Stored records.

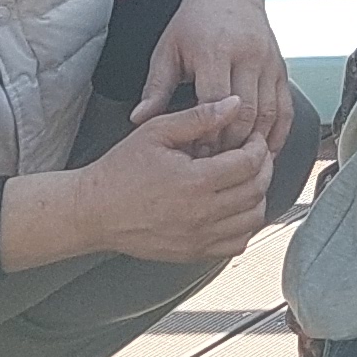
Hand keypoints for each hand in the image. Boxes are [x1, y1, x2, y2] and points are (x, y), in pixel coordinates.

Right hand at [72, 97, 270, 264]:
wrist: (93, 211)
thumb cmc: (120, 171)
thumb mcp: (156, 131)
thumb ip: (199, 117)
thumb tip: (234, 104)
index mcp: (194, 181)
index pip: (250, 163)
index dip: (258, 146)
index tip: (252, 138)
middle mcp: (201, 214)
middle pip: (257, 190)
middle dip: (263, 168)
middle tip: (255, 155)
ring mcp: (198, 237)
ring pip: (252, 219)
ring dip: (257, 197)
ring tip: (245, 180)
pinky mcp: (193, 252)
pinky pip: (236, 244)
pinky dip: (244, 226)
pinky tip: (233, 208)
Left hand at [140, 0, 291, 158]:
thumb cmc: (193, 25)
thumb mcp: (168, 50)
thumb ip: (156, 87)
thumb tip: (139, 119)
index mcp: (215, 50)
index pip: (215, 102)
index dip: (207, 133)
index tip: (194, 154)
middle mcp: (248, 55)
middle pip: (245, 111)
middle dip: (230, 144)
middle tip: (214, 166)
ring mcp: (269, 62)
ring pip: (269, 113)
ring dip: (255, 143)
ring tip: (237, 164)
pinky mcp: (282, 69)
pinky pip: (286, 108)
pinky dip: (278, 134)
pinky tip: (265, 151)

WHAT IS REQUIRED. In the entries above, find the line holding "ring dip: (257, 197)" and the line holding "pinky dip: (278, 134)", then retype exactly those two lines and every line between them, and nothing else.

RESULT FOR THIS EXERCISE.
ring dip: (257, 197)
ring tip: (245, 180)
pinky mcp: (193, 252)
pinky pip: (236, 244)
pinky dip: (244, 226)
pinky tip: (233, 208)
Left hand at [140, 0, 291, 158]:
thumb cmc: (193, 25)
thumb mcp: (168, 50)
thumb ip: (156, 87)
thumb tip: (139, 119)
index mcp: (215, 50)
index pip: (215, 102)
index dip: (207, 133)
index tip: (194, 154)
middle mcp: (248, 55)
middle pip: (245, 111)
middle dip: (230, 144)
middle tip: (214, 166)
ring mcp: (269, 62)
ring pip: (269, 113)
ring dip: (255, 143)
ring tip: (237, 164)
pinky mcp: (282, 69)
pinky pip: (286, 108)
pinky dip: (278, 134)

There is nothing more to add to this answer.